Things really begin to unravel when Jay, himself of Catholic heritage, discovers to his horror that he is starring in a play entirely devoted to the Protestant cause. When Ruth unhelpfully declares herself British, not Irish, Leigh enters the fray with lame attempts to make the play a fuzzy non-specific metaphor. Things worsen when Ruth tells him she voted ‘Leave’ in the Brexit referendum.

Becky Minto’s functional set, a modern apartment with couches in muted blues and greys, is warmly lit by Kate Bonney. Director Gareth Nicholls keeps the pace fast and farcical as the actors engage with each other and Ireland’s frantic, transgressive script. The expletives fly and the invective is both comic and disconcerting.

Like the plotlines, the performances are variously and hilariously monstrous. Darrell D’Silva’s Jay is an overbearing, dissembling buffoon, Lucianne McEvoy’s Ruth is both heroine and devious opportunist, and as Leigh, Robert Jack, marvellously dithers and manoeuvres in a desperate self-serving attempt to become a champion of new Irish writing.

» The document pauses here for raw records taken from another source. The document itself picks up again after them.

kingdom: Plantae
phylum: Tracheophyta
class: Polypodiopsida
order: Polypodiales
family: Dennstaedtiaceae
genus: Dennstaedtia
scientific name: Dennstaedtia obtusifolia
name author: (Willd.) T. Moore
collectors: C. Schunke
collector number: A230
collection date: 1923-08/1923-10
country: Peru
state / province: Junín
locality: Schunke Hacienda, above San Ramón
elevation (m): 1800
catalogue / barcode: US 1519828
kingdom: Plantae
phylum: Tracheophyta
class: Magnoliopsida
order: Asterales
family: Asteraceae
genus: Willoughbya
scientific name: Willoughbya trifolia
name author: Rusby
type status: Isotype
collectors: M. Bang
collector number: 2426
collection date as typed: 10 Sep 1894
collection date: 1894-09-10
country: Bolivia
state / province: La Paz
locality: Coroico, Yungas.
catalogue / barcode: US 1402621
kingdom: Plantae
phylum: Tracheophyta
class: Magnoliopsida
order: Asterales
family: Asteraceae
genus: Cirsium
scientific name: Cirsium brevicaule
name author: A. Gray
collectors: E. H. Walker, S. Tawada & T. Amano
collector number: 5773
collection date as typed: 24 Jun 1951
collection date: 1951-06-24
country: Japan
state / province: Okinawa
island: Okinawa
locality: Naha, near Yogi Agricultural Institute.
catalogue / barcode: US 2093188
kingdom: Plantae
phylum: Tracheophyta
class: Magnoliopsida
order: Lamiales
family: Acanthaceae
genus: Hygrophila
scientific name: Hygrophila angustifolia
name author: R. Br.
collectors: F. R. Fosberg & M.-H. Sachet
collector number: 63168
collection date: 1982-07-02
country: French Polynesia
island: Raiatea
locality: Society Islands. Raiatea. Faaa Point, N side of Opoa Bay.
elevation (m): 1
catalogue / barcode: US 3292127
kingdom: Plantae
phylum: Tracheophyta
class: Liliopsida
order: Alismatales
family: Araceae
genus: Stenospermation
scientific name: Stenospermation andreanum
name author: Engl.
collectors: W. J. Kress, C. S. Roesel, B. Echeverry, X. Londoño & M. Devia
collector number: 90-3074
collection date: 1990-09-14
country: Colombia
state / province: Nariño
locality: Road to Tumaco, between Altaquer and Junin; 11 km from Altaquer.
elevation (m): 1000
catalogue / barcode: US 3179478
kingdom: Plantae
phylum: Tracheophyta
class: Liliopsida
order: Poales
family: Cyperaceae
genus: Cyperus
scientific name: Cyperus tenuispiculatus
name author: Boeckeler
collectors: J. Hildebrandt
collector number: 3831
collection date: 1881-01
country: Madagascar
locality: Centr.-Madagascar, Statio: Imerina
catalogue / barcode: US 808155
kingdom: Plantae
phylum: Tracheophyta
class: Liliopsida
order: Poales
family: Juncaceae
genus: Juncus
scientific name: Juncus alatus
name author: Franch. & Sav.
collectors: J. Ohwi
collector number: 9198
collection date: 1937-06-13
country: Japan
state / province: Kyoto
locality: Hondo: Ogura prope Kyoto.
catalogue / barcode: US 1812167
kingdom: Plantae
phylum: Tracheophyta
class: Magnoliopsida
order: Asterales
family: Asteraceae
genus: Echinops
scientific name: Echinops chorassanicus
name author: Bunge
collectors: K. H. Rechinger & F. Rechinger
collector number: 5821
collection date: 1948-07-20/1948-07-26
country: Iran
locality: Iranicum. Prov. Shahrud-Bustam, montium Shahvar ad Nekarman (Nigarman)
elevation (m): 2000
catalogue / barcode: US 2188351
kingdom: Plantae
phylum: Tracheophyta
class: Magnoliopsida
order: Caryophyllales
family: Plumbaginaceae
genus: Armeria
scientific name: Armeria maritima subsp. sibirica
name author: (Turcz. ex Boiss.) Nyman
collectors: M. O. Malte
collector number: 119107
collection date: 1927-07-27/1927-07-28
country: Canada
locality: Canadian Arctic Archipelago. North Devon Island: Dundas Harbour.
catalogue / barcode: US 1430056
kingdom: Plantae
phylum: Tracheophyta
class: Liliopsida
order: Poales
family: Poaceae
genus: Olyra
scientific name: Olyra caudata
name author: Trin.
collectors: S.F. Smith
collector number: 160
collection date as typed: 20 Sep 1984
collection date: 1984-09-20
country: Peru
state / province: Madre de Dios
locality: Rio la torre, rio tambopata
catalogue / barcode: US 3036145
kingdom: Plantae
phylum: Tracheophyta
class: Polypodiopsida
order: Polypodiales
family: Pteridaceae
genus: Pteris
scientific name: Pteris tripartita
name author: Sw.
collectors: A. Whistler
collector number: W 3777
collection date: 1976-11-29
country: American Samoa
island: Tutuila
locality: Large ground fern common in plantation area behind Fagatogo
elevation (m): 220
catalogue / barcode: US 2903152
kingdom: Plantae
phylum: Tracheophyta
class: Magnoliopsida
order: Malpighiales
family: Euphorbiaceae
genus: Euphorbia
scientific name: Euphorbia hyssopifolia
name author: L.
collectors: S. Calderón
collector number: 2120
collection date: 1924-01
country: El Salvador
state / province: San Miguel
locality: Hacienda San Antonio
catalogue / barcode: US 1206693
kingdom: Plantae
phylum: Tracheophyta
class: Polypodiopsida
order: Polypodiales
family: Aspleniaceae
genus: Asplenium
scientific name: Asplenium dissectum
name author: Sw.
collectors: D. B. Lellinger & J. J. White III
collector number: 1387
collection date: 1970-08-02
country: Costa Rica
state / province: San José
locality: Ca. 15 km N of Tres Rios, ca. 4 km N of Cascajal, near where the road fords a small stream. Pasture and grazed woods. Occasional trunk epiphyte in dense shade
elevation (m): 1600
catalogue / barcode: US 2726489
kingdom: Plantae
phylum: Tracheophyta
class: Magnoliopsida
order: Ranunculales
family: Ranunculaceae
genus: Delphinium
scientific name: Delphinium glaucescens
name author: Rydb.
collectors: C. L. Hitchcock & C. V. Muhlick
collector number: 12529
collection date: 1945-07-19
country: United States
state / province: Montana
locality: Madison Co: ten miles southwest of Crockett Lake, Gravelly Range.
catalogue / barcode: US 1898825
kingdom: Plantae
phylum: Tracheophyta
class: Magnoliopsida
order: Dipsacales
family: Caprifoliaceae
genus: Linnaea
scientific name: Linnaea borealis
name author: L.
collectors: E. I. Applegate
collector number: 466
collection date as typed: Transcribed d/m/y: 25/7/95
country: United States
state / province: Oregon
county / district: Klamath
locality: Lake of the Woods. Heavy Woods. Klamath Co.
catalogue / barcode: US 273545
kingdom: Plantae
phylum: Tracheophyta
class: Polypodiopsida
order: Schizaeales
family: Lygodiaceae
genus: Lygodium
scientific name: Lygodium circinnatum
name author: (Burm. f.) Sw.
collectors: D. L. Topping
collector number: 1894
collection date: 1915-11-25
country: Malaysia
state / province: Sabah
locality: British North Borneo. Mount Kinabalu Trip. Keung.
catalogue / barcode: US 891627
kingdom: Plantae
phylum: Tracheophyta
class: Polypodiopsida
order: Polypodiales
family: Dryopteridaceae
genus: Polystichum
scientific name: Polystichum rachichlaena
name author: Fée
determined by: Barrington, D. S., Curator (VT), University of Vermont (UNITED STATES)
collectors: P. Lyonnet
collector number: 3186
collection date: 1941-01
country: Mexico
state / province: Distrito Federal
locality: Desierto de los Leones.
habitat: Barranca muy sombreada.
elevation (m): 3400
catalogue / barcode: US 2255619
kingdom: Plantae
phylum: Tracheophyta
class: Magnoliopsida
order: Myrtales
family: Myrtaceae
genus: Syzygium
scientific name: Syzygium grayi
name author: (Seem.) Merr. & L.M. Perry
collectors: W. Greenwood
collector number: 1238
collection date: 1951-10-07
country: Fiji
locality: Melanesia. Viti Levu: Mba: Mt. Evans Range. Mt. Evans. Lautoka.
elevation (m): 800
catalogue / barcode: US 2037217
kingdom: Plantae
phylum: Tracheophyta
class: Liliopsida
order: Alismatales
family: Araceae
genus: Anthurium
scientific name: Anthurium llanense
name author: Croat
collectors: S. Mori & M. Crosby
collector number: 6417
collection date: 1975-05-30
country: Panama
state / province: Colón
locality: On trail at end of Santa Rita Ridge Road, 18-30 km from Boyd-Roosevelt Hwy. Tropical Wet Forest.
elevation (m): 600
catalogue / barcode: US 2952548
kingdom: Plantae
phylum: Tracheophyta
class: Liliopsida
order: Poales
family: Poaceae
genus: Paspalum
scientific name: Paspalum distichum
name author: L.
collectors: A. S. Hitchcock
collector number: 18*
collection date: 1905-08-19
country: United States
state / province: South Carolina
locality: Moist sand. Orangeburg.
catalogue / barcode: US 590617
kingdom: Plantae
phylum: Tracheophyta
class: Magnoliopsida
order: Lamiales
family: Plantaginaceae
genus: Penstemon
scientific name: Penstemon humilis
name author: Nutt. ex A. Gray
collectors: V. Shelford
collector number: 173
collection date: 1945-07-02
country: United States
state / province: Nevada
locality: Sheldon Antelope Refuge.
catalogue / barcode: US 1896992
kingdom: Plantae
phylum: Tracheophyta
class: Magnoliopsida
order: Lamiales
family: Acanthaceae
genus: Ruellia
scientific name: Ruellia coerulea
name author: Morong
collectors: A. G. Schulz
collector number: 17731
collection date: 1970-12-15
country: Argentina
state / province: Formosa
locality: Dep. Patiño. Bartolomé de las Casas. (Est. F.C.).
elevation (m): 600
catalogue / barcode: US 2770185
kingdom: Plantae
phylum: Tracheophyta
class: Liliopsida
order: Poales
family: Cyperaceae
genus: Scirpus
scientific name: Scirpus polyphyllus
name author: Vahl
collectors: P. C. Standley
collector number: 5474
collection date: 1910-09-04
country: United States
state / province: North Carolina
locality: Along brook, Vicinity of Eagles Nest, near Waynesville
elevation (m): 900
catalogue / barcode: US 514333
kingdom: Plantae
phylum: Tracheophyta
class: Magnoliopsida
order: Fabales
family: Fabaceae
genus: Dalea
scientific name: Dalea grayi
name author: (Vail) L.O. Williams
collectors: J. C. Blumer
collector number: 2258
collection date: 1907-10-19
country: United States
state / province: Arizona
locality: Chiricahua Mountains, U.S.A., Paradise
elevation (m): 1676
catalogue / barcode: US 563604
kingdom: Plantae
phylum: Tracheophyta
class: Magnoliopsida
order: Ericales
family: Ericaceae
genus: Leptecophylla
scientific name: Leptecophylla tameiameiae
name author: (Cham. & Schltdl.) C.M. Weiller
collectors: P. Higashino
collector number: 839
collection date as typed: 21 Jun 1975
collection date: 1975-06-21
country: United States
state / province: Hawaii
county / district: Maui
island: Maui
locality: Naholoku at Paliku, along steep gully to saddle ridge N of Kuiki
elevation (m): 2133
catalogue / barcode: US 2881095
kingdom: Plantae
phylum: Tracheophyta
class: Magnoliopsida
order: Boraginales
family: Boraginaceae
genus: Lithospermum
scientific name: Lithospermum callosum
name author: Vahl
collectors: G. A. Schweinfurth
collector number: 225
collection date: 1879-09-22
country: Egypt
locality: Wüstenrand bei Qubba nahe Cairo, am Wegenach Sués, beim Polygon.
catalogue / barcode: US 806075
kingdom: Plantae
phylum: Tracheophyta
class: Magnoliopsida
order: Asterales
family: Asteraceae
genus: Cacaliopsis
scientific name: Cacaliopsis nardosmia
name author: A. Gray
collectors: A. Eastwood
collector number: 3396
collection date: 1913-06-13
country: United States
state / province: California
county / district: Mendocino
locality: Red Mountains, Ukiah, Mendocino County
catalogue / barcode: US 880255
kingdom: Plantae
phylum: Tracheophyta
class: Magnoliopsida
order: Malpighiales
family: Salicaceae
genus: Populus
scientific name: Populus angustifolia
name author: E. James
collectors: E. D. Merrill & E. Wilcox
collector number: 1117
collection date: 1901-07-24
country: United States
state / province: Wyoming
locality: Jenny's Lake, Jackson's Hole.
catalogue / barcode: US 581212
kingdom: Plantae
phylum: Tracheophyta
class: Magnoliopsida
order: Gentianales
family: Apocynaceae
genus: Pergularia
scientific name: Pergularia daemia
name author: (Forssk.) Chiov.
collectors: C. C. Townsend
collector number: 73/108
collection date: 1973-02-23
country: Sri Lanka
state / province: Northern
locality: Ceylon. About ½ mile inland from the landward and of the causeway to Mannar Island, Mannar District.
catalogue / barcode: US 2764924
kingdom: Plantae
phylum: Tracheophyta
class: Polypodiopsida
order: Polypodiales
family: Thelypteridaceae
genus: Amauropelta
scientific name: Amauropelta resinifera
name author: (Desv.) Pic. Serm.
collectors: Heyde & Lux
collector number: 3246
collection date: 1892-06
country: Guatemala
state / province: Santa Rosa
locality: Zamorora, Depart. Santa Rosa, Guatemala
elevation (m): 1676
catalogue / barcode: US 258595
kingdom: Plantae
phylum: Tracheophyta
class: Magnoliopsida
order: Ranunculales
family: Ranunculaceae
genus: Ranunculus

In its impertinence Ulster American parodies problem plays like Yasmina Reza’s God of Carnage, or local works like The Slap, where a micro-event is amplified into social catastrophe. In turning to rough, outlandish comedy, the energetic Traverse Company do not belittle the importance of striving for ethical behaviour and just principles, but for 90 minutes they help us to lighten the load.

“Satire a hilarious way of tackling minor troubles” The Australian, March 15, 2019, p.15.

1 Comment »

  1. It opened last night (March 20th)at ASB Waterfront Theatre, Auckland as part of the last week of the current Auckland Arts Festival. I was there. You’ve nailed it with this review – haven’t lost your touch! Concision, wit, apt-witty-telling adjectives/phrases – thank you!
    Performance got a standing ovation from a majority of the full house audience. Pre-show Lucianne McEvoy (who plays Ruth Davenport) gave a graceful curtain speech acknowledging the ghastly circumstances we find ourselves coping with in NZ now. In the best of ways the play (which the author aptly describes as “an unnerving burlesque of a play” in the programme) brought us levity, profundity and humanity packaged as a fast paced satirical romp, acted by an consummate
    cast of three – a true ensemble. A supurb, fascinatingly clever, evening of theatre!